[start of RECORDS TO PROCESS]
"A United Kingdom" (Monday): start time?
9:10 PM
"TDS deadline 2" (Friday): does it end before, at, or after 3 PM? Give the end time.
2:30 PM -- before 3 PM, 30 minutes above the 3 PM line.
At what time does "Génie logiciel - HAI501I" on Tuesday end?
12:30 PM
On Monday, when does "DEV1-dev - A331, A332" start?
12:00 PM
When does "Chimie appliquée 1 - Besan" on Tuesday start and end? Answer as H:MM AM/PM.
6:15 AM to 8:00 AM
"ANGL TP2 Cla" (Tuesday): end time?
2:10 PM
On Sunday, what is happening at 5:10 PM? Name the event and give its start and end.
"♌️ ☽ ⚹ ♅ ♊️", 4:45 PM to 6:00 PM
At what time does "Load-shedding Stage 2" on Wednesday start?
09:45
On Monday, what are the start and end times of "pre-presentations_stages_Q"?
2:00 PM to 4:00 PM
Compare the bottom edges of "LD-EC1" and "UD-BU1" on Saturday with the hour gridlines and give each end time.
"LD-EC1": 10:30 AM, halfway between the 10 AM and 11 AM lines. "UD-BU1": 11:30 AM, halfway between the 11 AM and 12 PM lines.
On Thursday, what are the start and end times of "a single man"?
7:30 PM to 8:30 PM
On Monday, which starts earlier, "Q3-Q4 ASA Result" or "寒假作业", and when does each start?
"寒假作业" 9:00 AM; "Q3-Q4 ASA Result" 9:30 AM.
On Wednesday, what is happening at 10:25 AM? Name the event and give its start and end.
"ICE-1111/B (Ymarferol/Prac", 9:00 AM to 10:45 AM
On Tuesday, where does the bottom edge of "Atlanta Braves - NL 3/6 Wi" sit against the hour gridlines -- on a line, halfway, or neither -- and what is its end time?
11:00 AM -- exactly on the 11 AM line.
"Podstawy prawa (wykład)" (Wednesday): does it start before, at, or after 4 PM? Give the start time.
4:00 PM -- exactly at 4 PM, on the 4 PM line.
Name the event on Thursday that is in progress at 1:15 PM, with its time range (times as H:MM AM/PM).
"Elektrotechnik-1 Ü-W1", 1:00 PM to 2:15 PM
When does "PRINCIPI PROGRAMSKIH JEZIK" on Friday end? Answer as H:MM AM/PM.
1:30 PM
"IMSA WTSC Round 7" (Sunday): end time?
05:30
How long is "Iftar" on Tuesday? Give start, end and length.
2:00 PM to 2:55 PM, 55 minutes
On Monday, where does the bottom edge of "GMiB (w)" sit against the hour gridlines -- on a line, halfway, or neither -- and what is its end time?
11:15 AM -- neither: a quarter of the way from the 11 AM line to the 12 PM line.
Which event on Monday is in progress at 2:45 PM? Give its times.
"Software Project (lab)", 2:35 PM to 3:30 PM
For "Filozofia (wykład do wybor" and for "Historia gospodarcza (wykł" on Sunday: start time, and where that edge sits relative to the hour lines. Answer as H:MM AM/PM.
[end of RECORDS TO PROCESS]
• _WHAT YOU HAVE TO DO_
Write out the items word for word, from the very first line through the line containing "4:00 PM -- exactly at 4 PM, on the 4 PM line.", with both of those lines included.

• _TASK SOLUTION_
"A United Kingdom" (Monday): start time?
9:10 PM
"TDS deadline 2" (Friday): does it end before, at, or after 3 PM? Give the end time.
2:30 PM -- before 3 PM, 30 minutes above the 3 PM line.
At what time does "Génie logiciel - HAI501I" on Tuesday end?
12:30 PM
On Monday, when does "DEV1-dev - A331, A332" start?
12:00 PM
When does "Chimie appliquée 1 - Besan" on Tuesday start and end? Answer as H:MM AM/PM.
6:15 AM to 8:00 AM
"ANGL TP2 Cla" (Tuesday): end time?
2:10 PM
On Sunday, what is happening at 5:10 PM? Name the event and give its start and end.
"♌️ ☽ ⚹ ♅ ♊️", 4:45 PM to 6:00 PM
At what time does "Load-shedding Stage 2" on Wednesday start?
09:45
On Monday, what are the start and end times of "pre-presentations_stages_Q"?
2:00 PM to 4:00 PM
Compare the bottom edges of "LD-EC1" and "UD-BU1" on Saturday with the hour gridlines and give each end time.
"LD-EC1": 10:30 AM, halfway between the 10 AM and 11 AM lines. "UD-BU1": 11:30 AM, halfway between the 11 AM and 12 PM lines.
On Thursday, what are the start and end times of "a single man"?
7:30 PM to 8:30 PM
On Monday, which starts earlier, "Q3-Q4 ASA Result" or "寒假作业", and when does each start?
"寒假作业" 9:00 AM; "Q3-Q4 ASA Result" 9:30 AM.
On Wednesday, what is happening at 10:25 AM? Name the event and give its start and end.
"ICE-1111/B (Ymarferol/Prac", 9:00 AM to 10:45 AM
On Tuesday, where does the bottom edge of "Atlanta Braves - NL 3/6 Wi" sit against the hour gridlines -- on a line, halfway, or neither -- and what is its end time?
11:00 AM -- exactly on the 11 AM line.
"Podstawy prawa (wykład)" (Wednesday): does it start before, at, or after 4 PM? Give the start time.
4:00 PM -- exactly at 4 PM, on the 4 PM line.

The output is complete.